Running on Ubuntu 20.04 LTS, Nvidia Driver version 510.54, cuda 11.5. Nvidia A40 GPU. Cryosparc version 3.3.1
I did not export CRYOSPARC_NO_PAGELOCK=true, is that a valid solution?
Also something in general seem to not have worked in that ab-inito since 4/5 classes have 0.0% and i just get 5 balls as volumes.

[CPU: 5.85 GB]     Done iteration 01421 of 04745 in 12.955s. Total time 18243.6s. Est time remaining 44098.6s.

[CPU: 5.98 GB]   ----------- Iteration  1422 (epoch 0.387).  radwn 67.91  resolution 12.00A  minisize  300  beta 0.00 

[CPU: 5.85 GB]      -- Class  0 -- lr: 0.20 eps: 67784185542048894737296639655936.00 step ratio : 0.0000 ESS R:  1.000 S: 11.984 Class Size: 0.0% (Average: 20.8%)

[CPU: 5.85 GB]      -- Class  1 -- lr: 0.20 eps: 67784185542048894737296639655936.00 step ratio :   nan ESS R:  0.999 S: 11.988 Class Size: 100.0% (Average: 19.3%)

[CPU: 5.85 GB]      -- Class  2 -- lr: 0.20 eps: 67784185542048894737296639655936.00 step ratio : 0.0000 ESS R:  0.999 S: 11.985 Class Size: 0.0% (Average: 20.7%)

[CPU: 5.85 GB]      -- Class  3 -- lr: 0.20 eps: 67784185542048894737296639655936.00 step ratio : 0.0000 ESS R:  0.998 S: 11.982 Class Size: 0.0% (Average: 20.5%)
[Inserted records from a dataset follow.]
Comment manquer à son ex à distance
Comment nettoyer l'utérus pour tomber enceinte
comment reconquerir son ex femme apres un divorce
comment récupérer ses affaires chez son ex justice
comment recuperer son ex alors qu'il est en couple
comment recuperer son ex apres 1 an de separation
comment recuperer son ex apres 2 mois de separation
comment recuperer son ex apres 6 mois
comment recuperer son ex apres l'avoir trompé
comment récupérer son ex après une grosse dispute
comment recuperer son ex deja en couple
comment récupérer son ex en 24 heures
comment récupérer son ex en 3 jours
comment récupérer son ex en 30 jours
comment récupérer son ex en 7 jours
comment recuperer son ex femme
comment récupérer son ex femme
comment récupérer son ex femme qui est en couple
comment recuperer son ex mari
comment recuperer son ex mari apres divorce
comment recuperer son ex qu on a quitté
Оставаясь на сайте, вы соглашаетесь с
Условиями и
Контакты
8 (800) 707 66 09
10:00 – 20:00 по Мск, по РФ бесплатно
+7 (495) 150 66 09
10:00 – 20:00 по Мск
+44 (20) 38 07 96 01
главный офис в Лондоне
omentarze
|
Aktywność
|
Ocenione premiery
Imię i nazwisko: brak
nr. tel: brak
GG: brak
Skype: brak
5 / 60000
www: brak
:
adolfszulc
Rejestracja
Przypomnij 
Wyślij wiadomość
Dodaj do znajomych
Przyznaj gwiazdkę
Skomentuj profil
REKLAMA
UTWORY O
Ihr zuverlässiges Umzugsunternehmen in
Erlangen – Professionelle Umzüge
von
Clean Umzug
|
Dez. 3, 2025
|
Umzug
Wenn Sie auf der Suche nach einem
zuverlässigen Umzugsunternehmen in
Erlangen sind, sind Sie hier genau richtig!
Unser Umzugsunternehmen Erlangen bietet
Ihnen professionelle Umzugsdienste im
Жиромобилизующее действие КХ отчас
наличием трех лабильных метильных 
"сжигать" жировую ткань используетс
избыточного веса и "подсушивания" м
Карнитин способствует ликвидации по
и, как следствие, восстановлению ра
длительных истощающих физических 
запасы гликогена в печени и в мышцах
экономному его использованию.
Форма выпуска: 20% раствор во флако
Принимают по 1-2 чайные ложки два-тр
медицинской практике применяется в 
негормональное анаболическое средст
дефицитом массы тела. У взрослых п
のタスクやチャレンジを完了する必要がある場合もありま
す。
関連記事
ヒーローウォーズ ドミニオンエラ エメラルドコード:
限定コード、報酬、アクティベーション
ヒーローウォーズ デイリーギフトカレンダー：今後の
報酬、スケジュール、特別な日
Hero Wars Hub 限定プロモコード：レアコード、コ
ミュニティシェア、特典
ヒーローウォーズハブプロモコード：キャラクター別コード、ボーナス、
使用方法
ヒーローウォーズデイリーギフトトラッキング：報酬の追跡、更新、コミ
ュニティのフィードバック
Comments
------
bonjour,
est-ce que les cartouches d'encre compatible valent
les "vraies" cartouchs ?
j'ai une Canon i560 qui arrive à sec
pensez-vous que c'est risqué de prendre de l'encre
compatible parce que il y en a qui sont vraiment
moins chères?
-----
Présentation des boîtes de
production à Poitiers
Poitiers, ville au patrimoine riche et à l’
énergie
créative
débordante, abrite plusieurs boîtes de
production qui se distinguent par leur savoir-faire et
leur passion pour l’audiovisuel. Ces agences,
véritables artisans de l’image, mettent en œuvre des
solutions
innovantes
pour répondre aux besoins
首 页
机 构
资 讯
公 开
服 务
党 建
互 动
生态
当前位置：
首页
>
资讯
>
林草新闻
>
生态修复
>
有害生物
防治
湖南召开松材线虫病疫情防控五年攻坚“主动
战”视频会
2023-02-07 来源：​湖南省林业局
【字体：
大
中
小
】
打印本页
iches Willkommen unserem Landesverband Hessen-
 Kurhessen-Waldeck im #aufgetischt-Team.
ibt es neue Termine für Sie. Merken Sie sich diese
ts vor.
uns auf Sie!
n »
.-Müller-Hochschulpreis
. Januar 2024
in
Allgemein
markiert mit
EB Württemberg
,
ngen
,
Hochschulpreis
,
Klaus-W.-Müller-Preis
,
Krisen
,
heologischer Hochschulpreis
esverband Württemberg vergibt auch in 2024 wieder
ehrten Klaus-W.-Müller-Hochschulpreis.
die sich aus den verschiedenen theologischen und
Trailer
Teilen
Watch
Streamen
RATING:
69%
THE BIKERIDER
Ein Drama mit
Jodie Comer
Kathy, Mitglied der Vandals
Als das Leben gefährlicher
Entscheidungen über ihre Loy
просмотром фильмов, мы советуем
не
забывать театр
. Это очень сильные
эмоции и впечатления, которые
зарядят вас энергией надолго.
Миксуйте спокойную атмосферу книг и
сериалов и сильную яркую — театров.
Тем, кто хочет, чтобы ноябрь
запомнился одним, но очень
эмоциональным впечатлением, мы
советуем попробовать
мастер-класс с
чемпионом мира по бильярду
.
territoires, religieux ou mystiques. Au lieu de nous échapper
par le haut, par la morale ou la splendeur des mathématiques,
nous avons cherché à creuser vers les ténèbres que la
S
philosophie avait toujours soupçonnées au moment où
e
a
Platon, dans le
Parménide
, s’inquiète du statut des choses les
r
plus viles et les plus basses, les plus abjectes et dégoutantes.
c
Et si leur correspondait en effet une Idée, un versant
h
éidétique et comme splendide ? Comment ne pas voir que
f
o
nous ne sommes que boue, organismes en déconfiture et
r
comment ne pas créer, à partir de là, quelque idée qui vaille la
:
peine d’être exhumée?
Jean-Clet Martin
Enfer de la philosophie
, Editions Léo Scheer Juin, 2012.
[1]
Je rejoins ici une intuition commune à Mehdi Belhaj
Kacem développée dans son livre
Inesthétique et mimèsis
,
[CPU: 5.85 GB]      -- Class  4 -- lr: 0.20 eps: 67784185542048894737296639655936.00 step ratio : 0.0000 ESS R:  1.002 S: 11.987 Class Size: 0.0% (Average: 18.6%)

[CPU: 5.86 GB]     Done iteration 01422 of 04745 in 12.987s. Total time 18256.5s. Est time remaining 43991.2s.

Error:

[CPU: 3.31 GB]   Traceback (most recent call last):
  File "cryosparc_worker/cryosparc_compute/run.py", line 85, in cryosparc_compute.run.main
  File "cryosparc_worker/cryosparc_compute/jobs/abinit/run.py", line 276, in cryosparc_compute.jobs.abinit.run.run_homo_abinit
  File "/home/cryosparcuser/cryosparc_worker/cryosparc_compute/noise_model.py", line 118, in get_noise_estimate
    assert n.all(n.isfinite(ret))
AssertionError

midauden · November 21, 2023, 10:46am

Hi
I am getting the same error when running ab initios, though related to the worker, and the run stops early with this message:
Traceback (most recent call last):
File “cryosparc_master/cryosparc_compute/run.py”, line 95, in cryosparc_master.cryosparc_compute.run.main
File “cryosparc_master/cryosparc_compute/jobs/abinit/run.py”, line 230, in cryosparc_master.cryosparc_compute.jobs.abinit.run.run_homo_abinit
File “/localapps/cryosparc/cryosparc_worker/cryosparc_compute/sigproc.py”, line 460, in align_density
assert n.all(n.isfinite(M))
AssertionError

The version I am using is v4.4.0, and I am running everything in a Ubuntu 20.04.6 LTS, processor Intel® Xeon(R) W-2275 CPU @ 3.30GHz × 28 with NVIDIA Corporation TU106 [GeForce RTX 2070] (TURBO RTX 2070) (2 GPU), CUDA version 11.8

Can you help me? Cheers!

wtempel · December 1, 2023, 9:14pm

Welcome to the forum @midauden.
We are unsure about the cause. It could be faulty RAM. You may want to try suggestions we linked in Out of bounds error, 4.2.1CS, 2D, 2080TI - #2 by wtempel.